Los españoles no parecían acostumbrarse al sabor amargo de la cerveza y seguían consumiendo vino, que iba ganando en calidad, y también en cantidad. A partir del siglo XVI, el protestantismo se había instalado en Europa, marcando una mayor moderación en las costumbres y reduciendo un tanto las euforias báquicas. Sin embargo, esta mesura no hizo mucha mella en España, ya que fueron años en los que nuestro país lideraba los excesos alcohólicos en Europa. Y no es que las opciones alcohólicas fueran reducidas, ya que a partir del siglo XV habían empezado a aparecer los llamados spirits: ginebra, ron, whisky, brandy… Todas estas “aguas de vida” fueron cobrando importancia y se convirtieron en otra nueva herramienta para las borracheras. En la Inglaterra del siglo XVIII, por ejemplo, el bajo precio de la ginebra la elevó a bebida de cabecera de las mujeres, que la compraban en las farmacias como bebida medicinal y la mezclaban con agua caliente para “relajarse”. La calidad era tan baja y las cantidades tan exageradas que el gobierno tuvo que intervenir y declarar en 1722 la Epidemia de Ginebra. Imponiendo altísimos impuestos a la destilación de la bebida lograron aumentar la calidad y ralentizar la borrachera colectiva que, sin embargo, todavía duró hasta mediados de siglo.

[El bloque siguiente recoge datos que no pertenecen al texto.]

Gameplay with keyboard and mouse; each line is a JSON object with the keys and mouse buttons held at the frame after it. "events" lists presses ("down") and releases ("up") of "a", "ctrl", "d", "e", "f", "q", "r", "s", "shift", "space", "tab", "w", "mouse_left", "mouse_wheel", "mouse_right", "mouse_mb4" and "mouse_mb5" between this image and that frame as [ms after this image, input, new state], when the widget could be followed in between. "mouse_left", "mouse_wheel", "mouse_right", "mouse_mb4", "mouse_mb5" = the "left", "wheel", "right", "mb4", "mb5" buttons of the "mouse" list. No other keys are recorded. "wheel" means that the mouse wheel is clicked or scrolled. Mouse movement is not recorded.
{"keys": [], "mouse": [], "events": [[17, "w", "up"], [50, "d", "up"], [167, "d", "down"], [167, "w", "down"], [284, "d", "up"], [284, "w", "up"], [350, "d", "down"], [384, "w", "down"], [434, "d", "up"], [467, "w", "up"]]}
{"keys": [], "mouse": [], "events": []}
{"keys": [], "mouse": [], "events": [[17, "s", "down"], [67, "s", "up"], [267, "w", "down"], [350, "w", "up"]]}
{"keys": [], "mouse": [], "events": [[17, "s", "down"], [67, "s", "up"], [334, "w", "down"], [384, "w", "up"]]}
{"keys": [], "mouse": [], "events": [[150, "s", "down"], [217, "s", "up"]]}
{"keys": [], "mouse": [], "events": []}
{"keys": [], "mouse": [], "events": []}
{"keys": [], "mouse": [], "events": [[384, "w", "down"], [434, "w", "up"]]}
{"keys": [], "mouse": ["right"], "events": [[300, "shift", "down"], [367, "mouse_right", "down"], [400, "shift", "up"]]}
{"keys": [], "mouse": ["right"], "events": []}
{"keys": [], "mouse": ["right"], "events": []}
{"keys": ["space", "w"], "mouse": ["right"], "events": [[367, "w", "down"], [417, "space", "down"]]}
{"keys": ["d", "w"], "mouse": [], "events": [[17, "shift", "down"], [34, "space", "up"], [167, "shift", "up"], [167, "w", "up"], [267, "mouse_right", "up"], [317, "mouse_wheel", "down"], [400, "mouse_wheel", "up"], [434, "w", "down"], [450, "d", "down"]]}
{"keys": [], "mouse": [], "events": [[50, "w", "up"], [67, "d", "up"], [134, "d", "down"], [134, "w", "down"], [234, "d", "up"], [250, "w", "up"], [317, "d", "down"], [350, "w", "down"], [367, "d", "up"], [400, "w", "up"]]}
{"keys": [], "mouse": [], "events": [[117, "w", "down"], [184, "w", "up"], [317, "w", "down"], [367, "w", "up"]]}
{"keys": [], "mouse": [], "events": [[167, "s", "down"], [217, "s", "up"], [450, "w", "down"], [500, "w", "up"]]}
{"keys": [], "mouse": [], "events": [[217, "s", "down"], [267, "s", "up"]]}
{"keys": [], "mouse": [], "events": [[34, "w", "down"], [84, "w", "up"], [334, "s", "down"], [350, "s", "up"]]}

Otros gobiernos tuvieron también que intervenir para atajar grandes curdas sociales, en su mayoría de whisky. En 1520, las autoridades de Edimburgo, asustadas por la desorbitada ingesta del llamado uisge beatha (whisky) restringieron su venta a barberos y cirujanos, ya que parece ser que ambas profesiones necesitaban el alcohol como herramienta de trabajo. Sin embargo, lo único que consiguió aquella prohibición gubernamental fue incentivar la destilación casera y aumentar el consumo del whisky de peor calidad. Fue exactamente el mismo patrón que se repitió unos cuantos siglos más tarde en Estados Unidos, cuando el gobierno norteamericano ratificó en 1920 la célebre Ley Seca, que prohibía la producción, venta y consumo de cualquier tipo de alcohol. Aquella decisión no frenó ni mucho menos el afán por la borrachera sino que solamente la trasladó a los speakeasies, los bares clandestinos que se multiplicaron por todas las ciudades. En 1925 se contabilizaban más de 100.000 bares secretos en todo EE.UU, y más de 10.000 de ellos sólo en Nueva York. Quedó demostrado que la prohibición había sido un desastre y se levantó en 1933. Lo dijo el poeta escocés Robert Burns: “¡Libertad y whisky van de la mano!”. Y con ahínco lo ha demostrado el hombre en la Historia: sociedad y alcohol pocas veces se sueltan la mano.